Трумф-Дукевич как раз закончил править статью, где с присущей ему велеречивостью в назидательной манере изложил нечто весьма далекое от истины, и с радостью принял предложение Леона "встретиться и где-нибудь вместе пообедать".
— Может, для разнообразия в ресторане "Под елкой"? — предложил он. — Заведеньице довольно скверное, но старое, за что я его и люблю!
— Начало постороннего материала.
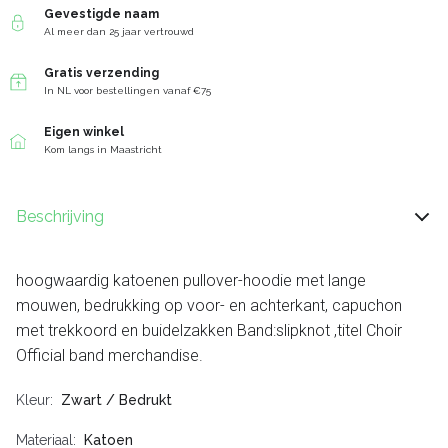
Gevestigde naam
Al meer dan 25 jaar vertrouwd
Gratis verzending
In NL voor bestellingen vanaf €75
Eigen winkel
Kom langs in Maastricht
Beschrijving
hoogwaardig katoenen pullover-hoodie met lange
mouwen, bedrukking op voor- en achterkant, capuchon
met trekkoord en buidelzakken Band:slipknot ,titel Choir
Official band merchandise.
Kleur
Zwart / Bedrukt
Materiaal
Katoen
— Идет, стало быть, через полчаса.
Ресторан "Под елкой" представлял собой сумрачную просторную нору на улице Сенкевича. На стенах висели реалистические полотна забытых варшавских художников, вероятно конца прошлого века, отчего в них было что-то необычное и притягательное. Редактор Трумф-Дукевич и Леон уселись в темной деревянной ложе. Против них висела написанная маслом большая — по крайней мере три метра на два — картина, заслуживающая описания. На ней с натуралистическими подробностями был изображен гостиничный номер: кое-какая мебель, ковер и кровать, на которой не то привстала, не то готова была упасть и от страха лишиться сознания полураздетая дама в еще не расшнурованном корсете. Рядом с дамой застыл ее любовник — в черном фраке, с перекошенной от испуга усатой физиономией. Дверь в глубине комнаты была открыта, и на пороге, в шапокляке и пелерине на белой атласной подкладке, стоял обманутый муж с пистолетом в руке. Картина эта была частицей старой Варшавы; забавляя новые поколения, она в то же время сохраняла для них частицу прошлого — покуда его не объял огонь немецких бомб и минометов. Пускай же, благо подвернулся случай, на этих страницах останется хотя бы беглое ее описание. Впрочем, нам еще предстоит к этому холсту вернуться.